Thursday, October 18, 2012

Double Entry Journal # 11


Read High Noon: Chapters 7, 8, & 9

1.     Why are networks better than hierarchies?

In periods of intense and complex change, traditional hierarchies fall short the future belongs to flatter, faster, more network-like organizations. Three bad things result when hierarchies find themselves surrounded with changes. First, they lack flexibility and are slow to adapt to external changes. Second, people in such organizations are used more as information transmitters than as independent agents. Third, and perhaps most important, the leaders at the top, who are supposed to control everything and call the shots, end up swamped when the rate of change is high. The new generation of organizations will be much more inspired by the concept of networks than that of hierarchies. They will be flatter, leaner, and more flexible; flatter, more network-like organizations promise to be smarter and more adaptable, faster at turning themselves around than traditional hierarchies. Why? Because information won’t be piped up all the way to the top. In those flatter, more network-like organizations, people won’t be merely information transmitters-they will be empowered assets, acting independently (Rischard).

2.     What is a nation state and how is it being threatened?

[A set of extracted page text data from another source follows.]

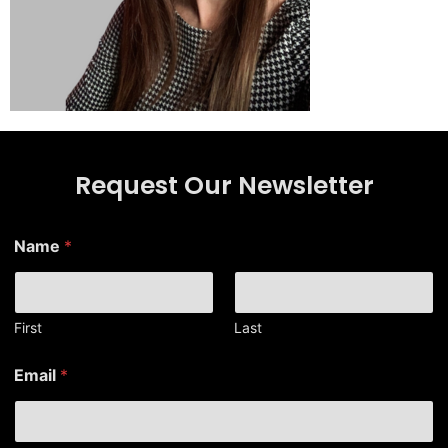
Request Our Newsletter
Name
*
First
Last
N
Email
*
a
m
e
*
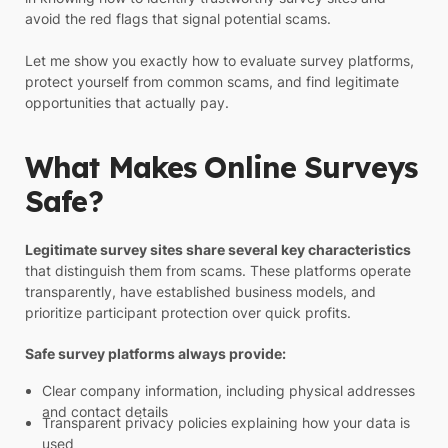
avoid the red flags that signal potential scams.
Let me show you exactly how to evaluate survey platforms,
protect yourself from common scams, and find legitimate
opportunities that actually pay.
What Makes Online Surveys
Safe?
Legitimate survey sites share several key characteristics
that distinguish them from scams. These platforms operate
transparently, have established business models, and
prioritize participant protection over quick profits.
Safe survey platforms always provide:
Clear company information, including physical addresses
and contact details
Transparent privacy policies explaining how your data is
used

The nation-state, which has kept evolving, is a territorial concept defined by a geographical border; inside that physical territory you’ll find a political system, an environmental system, and an economic system. What is happening now is that two big forces will yank the economic system and the environmental system increasingly outside national borders. The new world economy force, for one, is creating an economic system that straddles these borders. Similarly, the demographic force will yank the environmental system increasingly outside the border. As this happens, the political system, delinked from the other two systems, ends up weakened (Rischard).

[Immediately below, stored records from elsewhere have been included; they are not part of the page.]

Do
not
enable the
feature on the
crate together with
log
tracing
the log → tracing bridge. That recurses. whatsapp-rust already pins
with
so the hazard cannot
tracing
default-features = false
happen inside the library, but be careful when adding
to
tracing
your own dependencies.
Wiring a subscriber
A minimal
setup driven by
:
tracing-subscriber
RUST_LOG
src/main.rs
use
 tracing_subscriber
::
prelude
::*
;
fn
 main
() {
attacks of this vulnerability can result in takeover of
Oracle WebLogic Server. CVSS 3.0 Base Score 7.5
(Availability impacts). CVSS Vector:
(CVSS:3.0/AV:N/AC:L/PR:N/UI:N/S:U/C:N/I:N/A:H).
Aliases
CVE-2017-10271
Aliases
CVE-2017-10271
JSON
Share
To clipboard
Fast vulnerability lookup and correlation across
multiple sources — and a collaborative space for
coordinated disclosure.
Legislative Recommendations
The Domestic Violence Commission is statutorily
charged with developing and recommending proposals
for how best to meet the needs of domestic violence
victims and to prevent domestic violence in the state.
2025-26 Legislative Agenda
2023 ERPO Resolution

3.     How is civil society gaining legitimacy over government agencies? Give an example of a NGO (Non-Government Agency) whose goals and services you think are beneficial to solving global problems.

Civil society, nongovernmental organizations (NGOs), advocacy groups, unions, religious organizations has become a powerful force. The number of known international NGOs went from 6,000 in 1990 to 26,000 in 2000. Beyond sheer numbers, civil society has also become more powerful through its increasingly deft use of new technologies. Thousands of web sites, instant news services, and alert systems have sprung up and are being used to form powerful coalitions of NGOs and other civil society groups. It is also in part thanks to these new technologies that an ever-growing fringe of civil society has even turned itself into vigorous global protest alliance. A pillar of that alliance has been the electronic network of activists centered around Berkley, Portland, and Seattle, but there are many others, as well as networks of networks. From Seattle to Genoa, these critics have united in large protest coalitions, largely glued together through Internet-based coordination. But the increasing voice and importance of civil society has other causes than sheer numbers, a clever use of technology, and the ability to coalesce into protest alliances, and the public at large sense it. This is why civil society is on its way up in people’s minds: surveys in the United States and Europe show the public at large trusting civil society far more than government, business, or even the media. This builds a raw but genuine form of legitimacy (Rischard).

4.     How can business be a helpful global enforcer?

It is hard to see how the complex problems of the next twenty years can be solved without the active engagement of business. Large corporations have a huge advantage over governments, the advantage of being global. While nation-states struggle to maintain their territorial concept of sovereignty, large multinationals are spreading their operations across many countries. Businesses possess an advantage in knowledge and sheer means. Business will clearly be called on to contribute to their solutions with breakthroughs in renewable energy, desalination, new vaccines and drugs, safer banking, and more sustainable forestry. Big business can even become a helpful global enforcer.  Business, particularly large multinational companies, do a better job than many governments of looking beyond the next few years. Over the last two decades, it has been fascinating to watch quite a few large companies move through four stages of increasing “corporate responsibility.” First, some had small charity departments, creating larger corporate responsibility departments. Next, some became agents of development of their own. Now some are seriously interested in participating with government and civil society in urgent problem-solving, going far beyond their won fields; not for commercial reasons, but because they are beginning to seriously wonder what state the world will be in ten or fifteen years from now. What has happened is that businesses have begun to complement the effort of beleaguered public sectors (Rischard).

5.     What can too much economic and social change lead to?

It can lead to a powerful backlash, brought about by a mixture of rising global inequalities and political instability, demonstrating more vividly that when too many people are left behind by economic change, and governance responses also fall behind, reaction and backlash ensue (Rischard).

6.     What Global Issue concerns you the most? Why?

The drugs that seem to encompass our nations youth, when I was young drugs were everywhere where I lived. I lived in a pretty urban area so I figured that it was somewhat of a cleashay, but when I traveled around and visited family in a more rural area I was shocked to find that they had a drug problem as bad if not worse than the problems that surrounded where I was from.

1 comment:

  1. People are always surprised to learn that drug addiction is a problem in rural area's too. I think Southern West Virginia and parts of Kentucky have the highest rates of drug addiction in the country.